Outlook: Average daily oil production and its average daily natural gas production will increase approximately 3%-4% in Q2 vs. Q1.
"We continue to be pleased with the consistently strong well results our asset teams are achieving throughout our acreage position in the Delaware Basin and are especially excited by the initial results from our first three wells in the Antelope Ridge asset area, which confirm our previous expectations that Antelope Ridge would soon become another key operating area for Matador in the northern Delaware Basin," Chairman and CEO Joseph Foran said in a statement.
Stock: Matador climbed 1.3% late to 33.00. Shares closed down 0.2% at 32.59, approaching a 34.06 buy point from a cup base on the stock market today.
Continental Resources
Estimates: Earnings of 60 cents per share vs. 2 cents per share in the year-ago-quarter. Revenue up 57.5% to $1.08 billion.
Results: EPS of 68 cents on revenue of $1.14 billion. Average production jumped 34.5% to 287,410 barrels of oil equivalent per day. Total production out of the Bakken play averaged 161,356 bpd, up 48% year-over-year. Updated well designs and improved drilling performance have cut completed well costs in the Woodford oil window in Oklahoma by $1 million to $11.7 million per well.
Outlook: Continental plans to continuing operating six rigs in the Bakken through the end of the year.
"We are clearly seeing a structural uplift in well performance across the Bakken field," President Jack Stark said in the earnings release.
Stock: Continental fell 1.4% late. Shares ended 0.3% higher at 65.91 and are extended well above buy range.
Pioneer Natural Resources
Estimates: EPS of $1.51 vs. 25 cents a year ago with revenue up 22.8% to $1.802 billion.
Results: EPS of $1.66 on revenue of $2.15 billion. Total average production rose 25% to 311,845 barrels of oil equivalent per day.
Outlook: Q2 production of 312,000-322,000 BOE per day. The 2018 capital budget of $2.9 billion is expected to be increased due to additional Version 3.0+ completions, late-year rig additions preparing for 2019 and inflation. Permian Basin growth for 2018 is tracking toward the high end of its 19%-24% forecast. Based on the success of the higher intensity completions to date, the company is evaluating adding more Version 3.0+ completions in the second half of 2018.
"Looking forward, our deep, low-risk inventory of high-margin Permian Basin wells allows us to deliver increasing cash flow and corporate returns," CEO Timothy Dove said in a statement, noting the company's transition to a Permian "pure play" is progressing. "Our balance sheet remains among the strongest in the industry, while our focus on capital discipline supports an economic, steady long-term growth profile. We believe our high Permian 'return on capital' will enhance shareholder value by delivering increasing 'return of capital' to investors."
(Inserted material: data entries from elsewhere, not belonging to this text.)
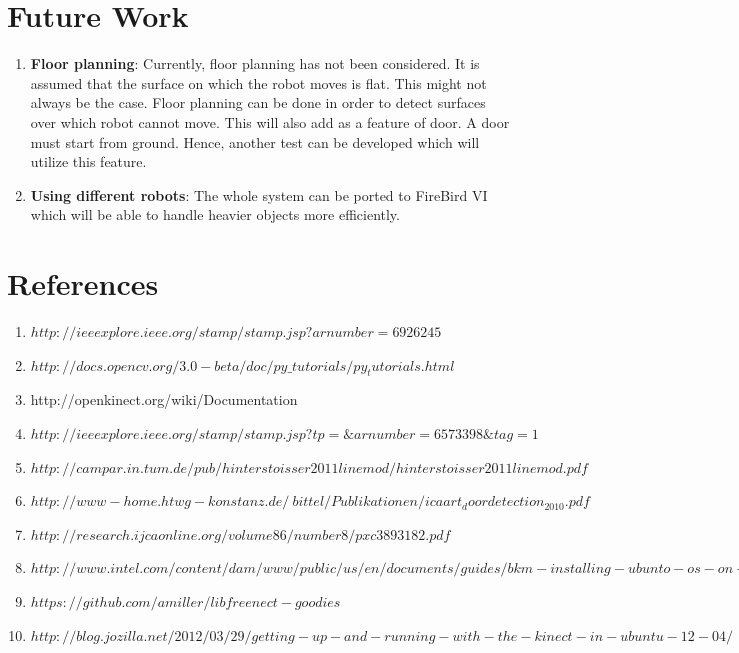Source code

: \documentclass{report}
\begin{document}
\chapter{Future Work}

\begin{enumerate}
 \item \textbf{Floor planning}: Currently, floor planning has not been considered. It is assumed that the surface on which the
 robot moves is flat. This might not always be the case. Floor planning can be done in order to detect surfaces over which robot
 cannot move. This will also add as a feature of door. A door must start from ground. Hence, another test can be developed
 which will utilize this feature.
 
 \item \textbf{Using different robots}: The whole system can be ported to FireBird VI which will be able to handle heavier objects more efficiently.
\end{enumerate}

\chapter{References}
\begin{enumerate}
 \item $http://ieeexplore.ieee.org/stamp/stamp.jsp?arnumber=6926245$
 \item $http://docs.opencv.org/3.0-beta/doc/py\_tutorials/py_tutorials.html$
 \item http://openkinect.org/wiki/Documentation
 \item $http://ieeexplore.ieee.org/stamp/stamp.jsp?tp=\&arnumber=6573398\&tag=1$
 \item $http://campar.in.tum.de/pub/hinterstoisser2011linemod/hinterstoisser2011linemod.pdf$
 \item $http://www-home.htwg-konstanz.de/~bittel/Publikationen/icaart_doordetection_2010.pdf$
 \item $http://research.ijcaonline.org/volume86/number8/pxc3893182.pdf$
 \item $http://www.intel.com/content/dam/www/public/us/en/documents/guides/bkm-installing-ubunto-os-on-de2i-150-board-guide.pdf$
 \item $https://github.com/amiller/libfreenect-goodies$
 \item $http://blog.jozilla.net/2012/03/29/getting-up-and-running-with-the-kinect-in-ubuntu-12-04/$
\end{enumerate}
 
\end{document}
Stock: Pioneer dipped 0.1% late after finishing 1.3% lower at 196.33, still in buy range after breaking out of a cup with handle base last week.
The results follow earnings and revenue beats from Viper Energy Partners (VNOM), Anadarko Petroleum (APC), Concho Resources (CXO) and Noble Energy (NBL) Tuesday continuing a busy week for shale earnings.
Earlier Wednesday, the Energy Information Administration reported that U.S. crude inventories swelled by 6.218 million barrels while gasoline supplies increased by 1.171 million barrels. Production rose to 10.619 million barrels per day, up from 10.586 million bpd a week ago.
Analysts polled by S&P Global Platts had expected a 1.8 million-barrel buildup in crude stockpiles with a 1 million-barrel decline in gasoline supplies.
The American Petroleum Institute, an industry group, late Tuesday said weekly crude stockpiles rose by 3.427 million barrels with gasoline stockpiles up by 1.6 million barrels.
U.S crude rose 1% to settle at $67.93 a barrel, and Brent edged up 0.4% to $73.44 per barrel, as the IMF threatened to expel Venezuela, which is suffering from a historic economic downturn and could need an IMF bailout to stay afloat.